• [Aim of the task]:
According to the text on Go for embedded systems below, why should a Go program limit anything that could interfere with its hot path? Answer in one to three sentences.

• [Text block]:

════════

Go pain points on embedded systems

Go is a new generation language, which holds both Python’s fast prototyping and C/C++ applications performance. This trait made it suitable to be used in embebbed field as well, but which considerations have to be made in order to achieve good results?

Requirements of embedded applications

The real time property is the main characteristic of an embedded application, that is the ability to promptly react to a certain event, both internal and external. The reaction time may be slow of fast, but it’s mandatory to be deterministic. When we develop a program in Go, we have to take into account to rely on a runtime framework which we cannot totally control. In particular, Go has a garbage collector (GC) that takes action as a consequence of objects allocations and these software events are handled by the runtime. Thus we have to limit as much as possible any factors they might interfere with our program’s hot path, leading to unexpected latencies.

A very important aspect is the performance, since boards usually have a more limited computational power, comparing to a desktop system. However, recently it’s possible to find on the market faster and faster embedded boards, even multicore, hence the classic approach that is based on a single managing main loop doesn’t scale anymore. Thus even an embedded application needs to exploit more than one core, by executing operations in parallel.

Go is a simple language, self-contained and fast. For these reasons, it places itself well in the embedded world. In this article I will use, as reference, Go version 1.11.

════════

• [Dataset section]:
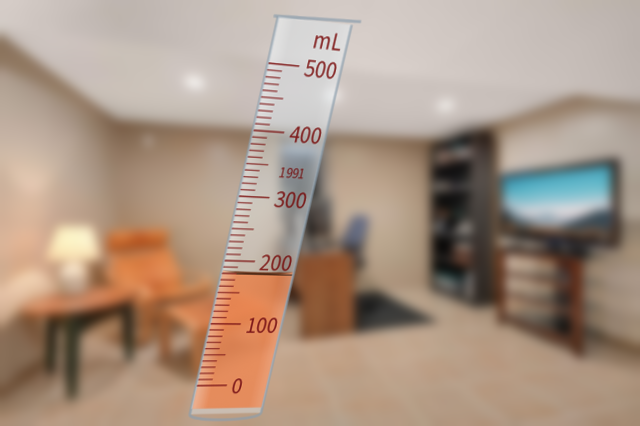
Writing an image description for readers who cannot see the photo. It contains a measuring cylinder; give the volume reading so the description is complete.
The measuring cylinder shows 180 mL
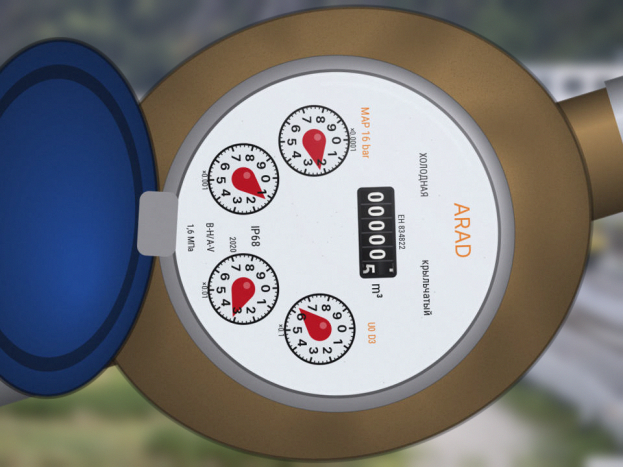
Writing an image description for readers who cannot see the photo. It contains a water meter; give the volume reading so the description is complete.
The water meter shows 4.6312 m³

════════

• [Answer for this exercise]:
An embedded application must react to events deterministically, but a Go program depends on a runtime that can't be fully controlled. Go's garbage collector runs in response to object allocations, and these runtime events could interfere with the hot path and cause unexpected latencies.